Research on the Effectiveness of “Teaching” Your Teen to Drink
Posted Feb 16 2011 10:49am
by Lisa Frederiksen
Often parents talk about the reasons for letting their teens drink at home. One reason that regularly comes up often is the desire to “teach” their teen to drink so that when their teen is presented with an opportunity to drink with friends, their teen doesn’t go overboard, either because they view alcohol as the “forbidden fruit” or because they are unfamiliar with how alcohol will affect them. So, these parents allow their teens to drink at home; sometimes even hosting teen parties with alcohol (taking away the car keys, of course) in an attempt to “teach” their teen to drink and thereby keep them safe.
Below is an excerpt of 21st century study findings about the consequences of this approach (one study quoted is as recent as 2010). It is taken from NIAAA’s Underage Drinking Research Initiative paper, titled: “ Parenting to Prevent Childhood Alcohol Use :”

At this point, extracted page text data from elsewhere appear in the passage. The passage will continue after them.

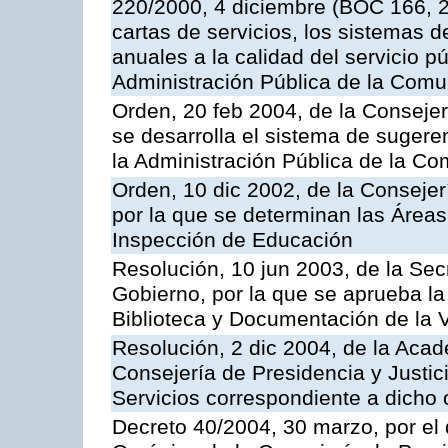
220/2000, 4 diciembre (BOC 166, 22
cartas de servicios, los sistemas d
anuales a la calidad del servicio p
Administración Pública de la Com
Orden, 20 feb 2004, de la Consejerí
se desarrolla el sistema de sugere
la Administración Pública de la 
Orden, 10 dic 2002, de la Consejer
por la que se determinan las Áreas 
Inspección de Educación
Resolución, 10 jun 2003, de la Sec
Gobierno, por la que se aprueba la
Biblioteca y Documentación de la V
Resolución, 2 dic 2004, de la Aca
Consejería de Presidencia y Justici
Servicios correspondiente a dich
Decreto 40/2004, 30 marzo, por el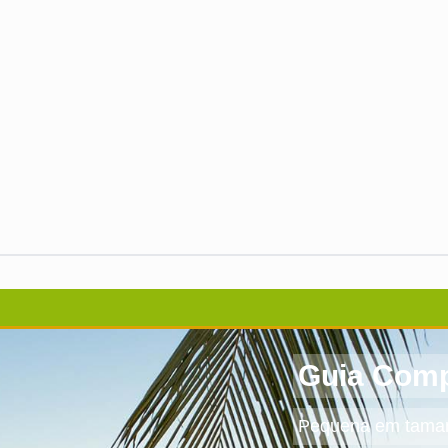
Guia Comp
Pequena em tamanh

Some parents wonder whether allowing their children to drink in the home will help them develop an appropriate relationship with alcohol. According to most studies this does not appear to be the case. In a study of 6th, 7th, and 8th graders, researchers observed that students whose parents allowed them to drink at home and/or provided them with alcohol experienced the steepest escalation in drinking (Komro et al., 2007). Other studies suggest that adolescents who are allowed to drink at home drink more heavily outside of the home (van der Vorst et al., 2010). In contrast, adolescents are less likely to drink heavily if they live in homes where parents have specific rules against drinking at a young age and also drink responsibly themselves (van der Vorst et al., 2006). However, not all studies suggest that parental provision of alcohol to teens leads to trouble. For instance, one study showed that drinking with a parent in the proper context (such as a sip of alcohol at an important family function) can be a protective factor against excessive drinking (Foley et al., 2004). In other contexts, parental provision of alcohol serves as a direct risk factor for excessive drinking, as is the case when parents provide alcohol for parties attended or hosted by their adolescents. Collectively, the literature suggests that permissive attitudes toward adolescent drinking, particularly when combined with poor communication and unhealthy modeling, can lead teens into unhealthy relationships with alcohol.”
NIAAA’s relatively short paper, “ Parenting to Prevent Childhood Alcohol Use ,” provides a great deal of other important information for parents on this issue, including: the role of genetics and parenting styles, for example, as well as suggestions for what parents can do.